PIQUA — The city of Piqua Wastewater Treatment Plant is approximately halfway done with its $40 million improvement project and has seen the majority of the concrete poured — including 18,000 cubic yards of concrete and 1,600 tons of rebar — for new structures at the plant.
“Right now, we’re halfway through,” Wastewater Treatment Plant Superintendent Chris Melvin said. While many of the structures are built, he explained that they are not necessarily functional yet.
The city of Piqua first broke ground on the project in September 2017. The improvements include expanding the plant to get rid of the city’s sanitary sewer overflow (SSO), which is untreated wastewater that overflows into the Great Miami River.

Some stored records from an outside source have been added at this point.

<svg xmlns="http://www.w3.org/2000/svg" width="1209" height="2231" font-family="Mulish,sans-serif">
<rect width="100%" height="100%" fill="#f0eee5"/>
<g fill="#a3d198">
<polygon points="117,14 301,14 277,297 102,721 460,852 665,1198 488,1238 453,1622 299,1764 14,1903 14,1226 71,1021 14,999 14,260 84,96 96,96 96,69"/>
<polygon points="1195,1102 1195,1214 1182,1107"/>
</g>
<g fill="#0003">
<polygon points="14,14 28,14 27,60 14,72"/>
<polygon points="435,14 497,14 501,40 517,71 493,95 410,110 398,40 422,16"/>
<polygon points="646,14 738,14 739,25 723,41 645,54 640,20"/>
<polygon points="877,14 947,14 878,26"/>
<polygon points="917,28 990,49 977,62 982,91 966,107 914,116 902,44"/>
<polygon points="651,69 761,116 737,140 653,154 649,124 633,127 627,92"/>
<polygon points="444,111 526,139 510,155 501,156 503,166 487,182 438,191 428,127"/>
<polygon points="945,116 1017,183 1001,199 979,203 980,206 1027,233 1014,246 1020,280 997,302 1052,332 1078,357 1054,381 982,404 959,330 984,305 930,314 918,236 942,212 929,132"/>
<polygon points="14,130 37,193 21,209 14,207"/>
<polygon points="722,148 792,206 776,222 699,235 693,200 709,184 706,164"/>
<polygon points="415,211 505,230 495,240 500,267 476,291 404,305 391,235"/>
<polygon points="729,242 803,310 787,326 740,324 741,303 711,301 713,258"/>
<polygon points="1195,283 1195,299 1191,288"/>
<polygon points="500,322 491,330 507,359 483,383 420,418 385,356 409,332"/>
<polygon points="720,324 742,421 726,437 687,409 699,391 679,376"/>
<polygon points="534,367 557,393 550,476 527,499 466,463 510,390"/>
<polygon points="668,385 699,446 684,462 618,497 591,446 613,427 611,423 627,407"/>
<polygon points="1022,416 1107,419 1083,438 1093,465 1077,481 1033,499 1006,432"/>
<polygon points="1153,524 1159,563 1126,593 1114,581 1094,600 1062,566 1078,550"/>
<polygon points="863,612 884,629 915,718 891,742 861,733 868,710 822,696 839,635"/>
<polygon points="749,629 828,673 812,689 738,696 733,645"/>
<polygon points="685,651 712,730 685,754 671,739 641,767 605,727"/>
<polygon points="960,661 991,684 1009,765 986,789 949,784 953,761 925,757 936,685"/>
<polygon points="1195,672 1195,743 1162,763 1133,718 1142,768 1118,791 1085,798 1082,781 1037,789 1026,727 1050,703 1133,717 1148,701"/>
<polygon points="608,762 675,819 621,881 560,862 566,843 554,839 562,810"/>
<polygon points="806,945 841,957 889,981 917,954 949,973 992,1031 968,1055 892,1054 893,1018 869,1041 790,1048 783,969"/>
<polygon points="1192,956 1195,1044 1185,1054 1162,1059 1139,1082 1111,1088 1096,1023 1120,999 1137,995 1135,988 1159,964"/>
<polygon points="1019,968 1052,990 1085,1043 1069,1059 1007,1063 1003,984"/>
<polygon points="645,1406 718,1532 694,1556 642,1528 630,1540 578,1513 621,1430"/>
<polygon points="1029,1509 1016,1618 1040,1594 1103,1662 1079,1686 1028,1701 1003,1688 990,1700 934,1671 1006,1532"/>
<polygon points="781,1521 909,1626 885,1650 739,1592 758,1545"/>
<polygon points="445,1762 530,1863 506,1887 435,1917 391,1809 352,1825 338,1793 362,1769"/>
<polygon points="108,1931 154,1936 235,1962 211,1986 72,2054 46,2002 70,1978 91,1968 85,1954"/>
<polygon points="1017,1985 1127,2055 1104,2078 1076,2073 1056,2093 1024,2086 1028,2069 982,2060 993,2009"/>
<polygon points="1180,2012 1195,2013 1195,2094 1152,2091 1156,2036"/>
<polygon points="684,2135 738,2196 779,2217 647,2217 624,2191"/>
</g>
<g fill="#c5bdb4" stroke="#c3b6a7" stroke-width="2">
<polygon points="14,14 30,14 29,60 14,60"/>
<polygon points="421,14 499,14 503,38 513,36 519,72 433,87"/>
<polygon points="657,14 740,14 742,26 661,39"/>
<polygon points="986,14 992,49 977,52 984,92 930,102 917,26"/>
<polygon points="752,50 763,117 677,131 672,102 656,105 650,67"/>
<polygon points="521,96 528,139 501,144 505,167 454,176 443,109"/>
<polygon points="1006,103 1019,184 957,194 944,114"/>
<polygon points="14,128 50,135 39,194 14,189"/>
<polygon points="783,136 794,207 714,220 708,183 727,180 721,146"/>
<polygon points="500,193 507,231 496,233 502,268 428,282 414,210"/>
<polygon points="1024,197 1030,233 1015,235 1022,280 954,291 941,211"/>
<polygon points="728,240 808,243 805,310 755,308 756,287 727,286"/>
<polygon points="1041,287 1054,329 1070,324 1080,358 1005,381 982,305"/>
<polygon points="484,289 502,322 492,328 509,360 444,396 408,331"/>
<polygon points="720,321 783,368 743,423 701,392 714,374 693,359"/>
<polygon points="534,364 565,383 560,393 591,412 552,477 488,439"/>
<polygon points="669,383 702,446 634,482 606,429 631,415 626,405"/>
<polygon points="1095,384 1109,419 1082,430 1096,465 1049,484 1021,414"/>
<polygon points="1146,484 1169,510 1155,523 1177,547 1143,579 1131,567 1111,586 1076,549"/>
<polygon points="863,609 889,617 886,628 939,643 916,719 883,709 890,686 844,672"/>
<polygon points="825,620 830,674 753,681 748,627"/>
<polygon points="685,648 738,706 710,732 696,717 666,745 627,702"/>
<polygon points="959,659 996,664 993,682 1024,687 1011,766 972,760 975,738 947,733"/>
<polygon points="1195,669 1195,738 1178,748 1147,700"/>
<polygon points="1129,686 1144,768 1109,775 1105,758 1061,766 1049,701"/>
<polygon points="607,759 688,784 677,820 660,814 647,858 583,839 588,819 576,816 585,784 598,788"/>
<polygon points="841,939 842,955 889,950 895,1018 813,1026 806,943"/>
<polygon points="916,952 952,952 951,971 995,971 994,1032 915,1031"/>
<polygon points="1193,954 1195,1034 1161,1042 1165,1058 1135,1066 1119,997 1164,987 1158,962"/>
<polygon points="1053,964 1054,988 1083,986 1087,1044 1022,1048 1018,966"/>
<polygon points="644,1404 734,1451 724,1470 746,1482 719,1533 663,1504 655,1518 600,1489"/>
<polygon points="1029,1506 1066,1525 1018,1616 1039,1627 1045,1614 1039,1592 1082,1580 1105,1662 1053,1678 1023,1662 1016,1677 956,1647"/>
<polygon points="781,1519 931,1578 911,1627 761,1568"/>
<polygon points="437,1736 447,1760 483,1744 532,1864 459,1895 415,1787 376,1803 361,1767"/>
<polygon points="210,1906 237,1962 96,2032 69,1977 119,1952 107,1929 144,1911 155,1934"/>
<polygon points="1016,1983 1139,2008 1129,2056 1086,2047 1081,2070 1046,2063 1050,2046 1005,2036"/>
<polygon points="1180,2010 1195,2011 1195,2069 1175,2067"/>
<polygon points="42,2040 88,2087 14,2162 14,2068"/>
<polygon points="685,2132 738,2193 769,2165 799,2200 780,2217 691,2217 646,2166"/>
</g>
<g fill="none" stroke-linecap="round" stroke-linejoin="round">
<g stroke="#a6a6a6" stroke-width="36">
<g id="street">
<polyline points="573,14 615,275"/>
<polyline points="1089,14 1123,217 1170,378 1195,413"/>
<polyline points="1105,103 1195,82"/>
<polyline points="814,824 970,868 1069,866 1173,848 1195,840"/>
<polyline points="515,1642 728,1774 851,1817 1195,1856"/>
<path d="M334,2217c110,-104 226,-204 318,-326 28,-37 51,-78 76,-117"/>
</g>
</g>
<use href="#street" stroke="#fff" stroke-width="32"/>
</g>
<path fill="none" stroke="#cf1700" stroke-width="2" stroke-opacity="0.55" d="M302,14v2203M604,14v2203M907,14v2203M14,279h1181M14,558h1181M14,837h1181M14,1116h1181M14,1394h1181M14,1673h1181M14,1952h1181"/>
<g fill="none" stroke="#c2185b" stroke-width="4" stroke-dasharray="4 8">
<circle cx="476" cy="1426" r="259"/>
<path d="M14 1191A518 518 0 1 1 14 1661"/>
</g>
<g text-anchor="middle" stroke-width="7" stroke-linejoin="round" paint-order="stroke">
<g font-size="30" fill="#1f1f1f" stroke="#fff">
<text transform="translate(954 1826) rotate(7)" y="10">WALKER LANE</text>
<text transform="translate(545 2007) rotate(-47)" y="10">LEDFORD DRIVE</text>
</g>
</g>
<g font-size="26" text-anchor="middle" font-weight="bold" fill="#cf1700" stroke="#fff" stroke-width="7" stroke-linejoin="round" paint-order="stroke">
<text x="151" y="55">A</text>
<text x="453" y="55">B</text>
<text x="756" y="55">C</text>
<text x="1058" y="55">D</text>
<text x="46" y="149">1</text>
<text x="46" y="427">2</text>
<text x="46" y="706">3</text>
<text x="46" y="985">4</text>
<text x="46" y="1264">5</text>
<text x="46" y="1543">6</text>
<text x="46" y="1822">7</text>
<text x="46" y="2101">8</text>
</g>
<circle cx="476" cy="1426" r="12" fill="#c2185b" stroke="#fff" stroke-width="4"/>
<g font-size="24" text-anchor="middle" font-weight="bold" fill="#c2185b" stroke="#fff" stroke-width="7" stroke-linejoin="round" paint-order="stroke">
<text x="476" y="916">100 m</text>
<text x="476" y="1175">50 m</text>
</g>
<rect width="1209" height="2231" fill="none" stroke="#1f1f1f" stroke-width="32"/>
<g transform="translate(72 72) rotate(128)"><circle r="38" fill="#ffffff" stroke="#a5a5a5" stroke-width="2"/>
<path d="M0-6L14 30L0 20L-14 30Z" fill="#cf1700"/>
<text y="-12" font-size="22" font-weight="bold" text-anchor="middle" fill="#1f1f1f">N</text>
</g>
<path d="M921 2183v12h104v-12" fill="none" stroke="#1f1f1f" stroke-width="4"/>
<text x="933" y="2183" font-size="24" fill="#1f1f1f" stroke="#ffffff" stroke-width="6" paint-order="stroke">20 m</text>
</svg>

The Piqua City Commission awarded the construction contract to Peterson Construction Company for the expansion and upgrades of the plant. The cost of the project is not to exceed to $42,314,738, which includes a 5 percent contingency. The project is being funded through a loan from the Ohio EPA Department of Environmental Financial Assistance (DEFA).
In addition to SSO, the improvement will also be able to address harmful algae blooms. The improvements also include increasing the plant’s capacity to treat wet-weather flow without sewer backups and treatment tank overflows and the addition of oxidation ditches for biological removal of organics from incoming wastewater.
The headworks structure, oxidation ditches, final clarifiers, and secondary control building are all being built on abandoned quarry land that Piqua Materials Inc. donated to the city of Piqua.
“We have the headworks structure erected with brick on the outside,” Melvin said. A number of the components for the headworks building are in place, including filter screens and a grit tray system. The headworks building will also include an electrical room, switchgear for the new 1500KW standalone generator, a control room, and a heated dumpster area.
The oxidation ditches are also complete. The extended aeration oxidation ditches have a serpentine flow pattern and modulation zones for biological nutrient removal, including phosphorus and nitrogen that can contribute to harmful algae blooms.
The oxidation ditches also qualified the city to be eligible for a zero percent interest loan for a portion of the project due to it removing biological nutrients.
Melvin said that the first oxidation ditch been leak tested and passed.
“Pretty much all the tankage is now poured,” Melvin said. “All three final (settling tanks) have been poured and leak tested and passed.”
“Every week that passes by, something new is being built,” Melvin said. “The biosolids building foundation and storage facility walls are all poured.”
The electrical building has also been built and the electrical conduit it has been installed. The Piqua Power System moved the electrical supply lines, Melvin said.
“Some of the main drain pipes are in place,” Melvin said. He said that they have installed over a mile of piping as part of the improvements.
While many improvements have been made during the first year and a half, there is still more work to do. Still to come, the Wastewater Treatment Plant has 8 feet of back-fill dirt to put in place around a number of the new tanks.
“We’re just now starting to interface into the existing plant,” Melvin said.
A number of the existing buildings at the plant will be re-purposed. A notable component still to come for the project is that the plant’s existing chlorine contact tank will also be retrofitted with an ultraviolet (UV) disinfection system, which is expected to be an updated, safer, and more effective disinfection technology. The work is expected to begin in November. The aeration basins will also need to be converted to aerobic digesters.
“There is an incredible amount of work still,” Melvin said.
The project was mandated to eliminate the city’s SSO. The renovations will allow the plant to accommodate 8.7 million gallons of wastewater flow per day (MGD) and a new peak hourly flow of 22.5 MGD. Design flow is nearly twice that of existing and new peak flow is nearly triple the current peak flow, according to Melvin.
Construction is scheduled to be complete in the summer of 2020.